The difference between ghee and brown butter
Ghee is a strained version of brown butter. After boiling off the water and browning the milk solids, you strain the mixture. Line a strainer with layers of cheesecloth to obtain a clear, golden butter free of milk solids. This increases the shelf-life of ghee. Ghee is more stable than brown butter and you can store it at room temperature without it spoiling.
Because brown butter still has milk solids, it's not appropriate for high-temperature cooking because it can burn easily. For high-temperature cooking, use ghee.
What to make with brown butter
Brown butter has a unique flavour, akin to toasted nuts, but even better. It's really a great way of adding a nutty flavour to cookies and cakes without adding any nuts. You can use brown butter to make a quick caramel sauce like this whiskey caramel sauce served over baked apples.
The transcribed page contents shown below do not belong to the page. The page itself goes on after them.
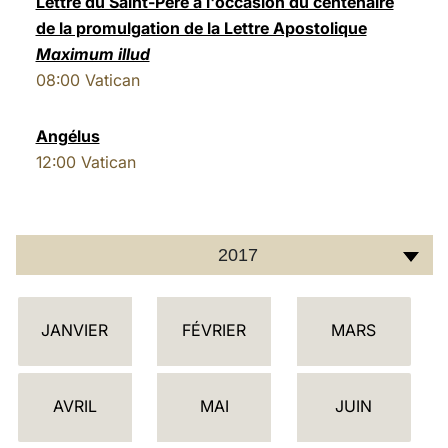
Lettre du Saint-Père à l'occasion du centenaire
de la promulgation de la Lettre Apostolique
LATINE
Maximum illud
08:00
Vatican
Angélus
12:00
Vatican
2017
C
JANVIER
FÉVRIER
MARS
A
L
E
AVRIL
MAI
JUIN
N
The nutty flavour of brown butter also makes it great for recipes made with nuts. It complements and accentuates their flavour. You can use brown butter to make your bars and cookies. These white chocolate and raspberry blondies and these toffee blondies are both made with brown butter.
- 230 grams unsalted butter
- Place the butter in a small saucepan. Heat the butter on medium or medium–high until it is melted.
- Once it's melted, continue heating the butter, swirling the pan occasionally. The butter may begin to sizzle/boil. This is because the fat has reached the boiling point of water and so the water will begin to evaporate. That's what we want!
- Continue cooking the butter until the milk solids settled at the bottom of the pan turn a deep golden brown. Keep an eye on it so they don't burn!
- Store brown butter in an airtight container in the fridge.
Frequently asked questions
No, beurre noisette and beurre de noisette are not the same thing! Beurre noisette is made from butter melted and browned on the stove, whereas beurre de noisette is made from hazelnuts ground into a creamy paste, like peanut butter.
You can replace unsalted butter with brown butter in most baking. Just note that if a recipe calls for 115 grams (½ cup) of unsalted butter, that's actually about 92 grams of fat and the rest is water, proteins, and sugars. Brown butter contains no water. You may need to adjust your recipe to compensate for the lack of water in brown butter.